SURABAYA, 6 APRIL 2026 – VNNMedia – Industri percetakan dan kemasan nasional tengah menghadapi tekanan serius yang mengancam keberlanjutan usaha. Lonjakan harga bahan baku, ketidakpastian pasokan, hingga derasnya arus impor murah membuat pelaku industri berada dalam posisi rentan.
Ketua PITTSINDO (Perhimpunan Industri Tinta Cetak Seluruh Indonesia), Daniel Kenny, menyebut dalam dua tahun terakhir harga bahan baku utama melonjak drastis hingga 200 persen. Kondisi ini diperparah oleh fluktuasi nilai tukar serta gangguan rantai pasok global yang membuat harga material seperti resin dan film semakin tidak stabil.
Di saat yang sama, pasar domestik dibanjiri produk impor—terutama dari China—yang dijual dengan harga jauh lebih rendah. Ketimpangan ini dinilai menciptakan persaingan yang tidak sehat karena produk lokal harus menanggung beban biaya produksi tinggi sekaligus memenuhi berbagai regulasi yang lebih ketat.

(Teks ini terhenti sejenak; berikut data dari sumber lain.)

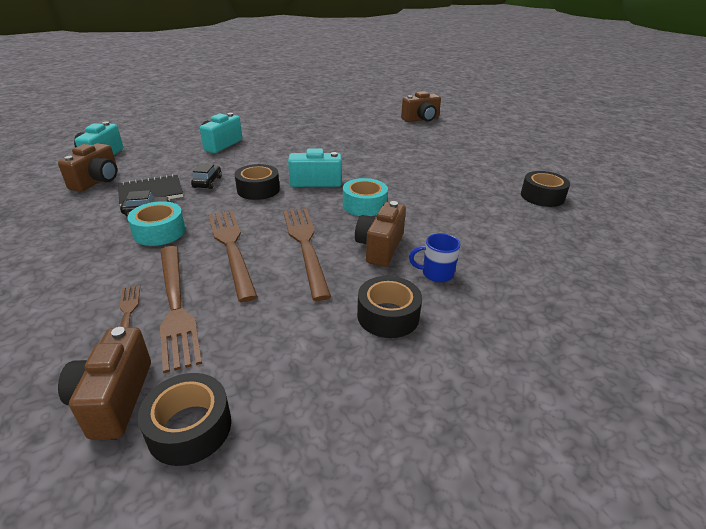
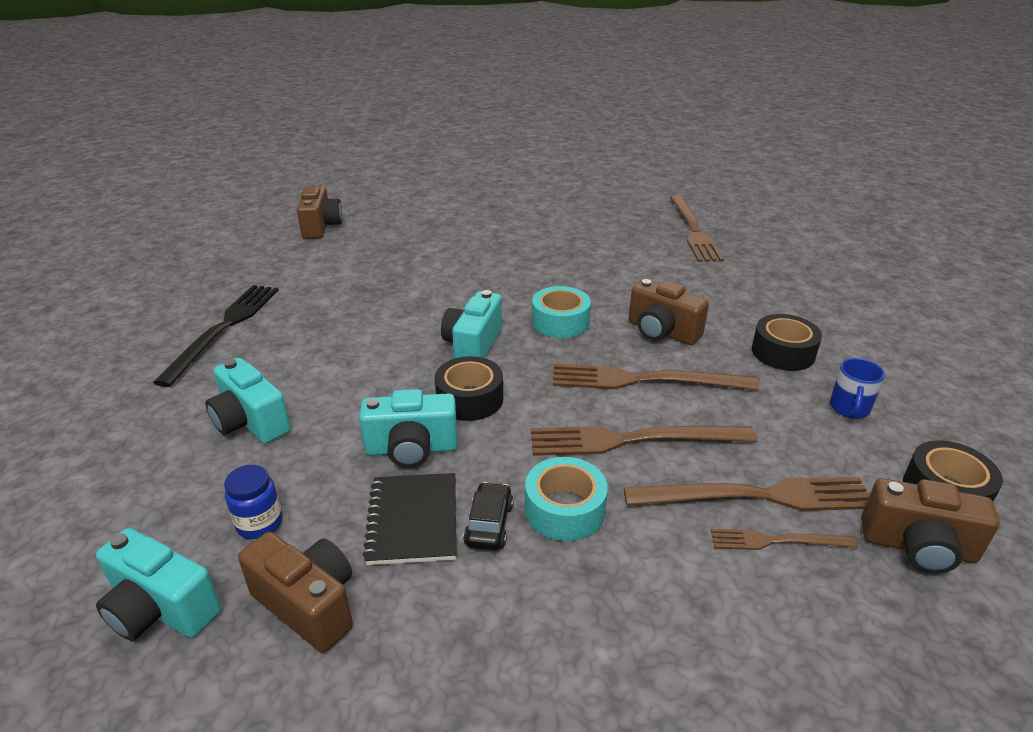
camera: 70 degrees left, 0 degrees up
black car [191,164,222,189] -> turquoise camera [359,389,458,468]
blue mug [409,233,461,282] -> blue mug moved to [830,358,885,419]
black tape [521,171,570,207] -> none
none -> black fork [153,285,279,387]
none -> blue jar [224,465,282,539]
none -> brown fork [670,195,724,262]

“Industri saat ini dalam kondisi waswas. Hari ini bisa produksi, besok belum tentu karena bahan baku tidak pasti,” ujar Daniel di Surabaya, Senin (6/4/2026).
Tekanan tersebut tidak hanya dirasakan di sektor hulu, tetapi juga merambat ke industri hilir. Sektor makanan dan minuman sebagai pengguna utama kemasan turut terdampak. Melemahnya daya beli masyarakat serta gangguan pasokan bahan baku industri membuat permintaan kemasan ikut menurun.
Kondisi ini memunculkan efek berantai terhadap distribusi produk. Ketika pasokan kemasan terganggu, proses produksi hingga distribusi barang ke konsumen juga berpotensi tersendat, sehingga berdampak langsung pada aktivitas ekonomi.
Pelaku industri pun mendesak pemerintah untuk segera mengambil langkah konkret, terutama dalam pengendalian impor dan stabilisasi pasokan bahan baku. Tanpa intervensi kebijakan, daya saing industri dalam negeri dikhawatirkan terus tergerus di pasar domestik.
Di tengah tekanan tersebut, upaya efisiensi dan kolaborasi menjadi salah satu strategi bertahan. PT Pelita Promo Internusa menghadirkan Roadshow Global Printing & Packaging Expo (GPPE) 2026 di Surabaya sebagai ruang temu antara pelaku industri dengan penyedia teknologi dan bahan baku.
Direktur PPI, Sofianto Widjaja, menyebut forum ini bertujuan mempercepat akses solusi produksi dan membuka peluang efisiensi rantai pasok di tingkat regional.
Roadshow ini menjadi bagian dari rangkaian menuju pameran utama GPPE & Label & Carton Box Expo 2026 yang akan digelar pada 6–9 Mei 2026 di Nusantara International Convention Exhibition. Pameran tersebut akan menghadirkan inovasi teknologi, material, serta solusi berkelanjutan untuk mendorong transformasi industri percetakan dan kemasan di Indonesia.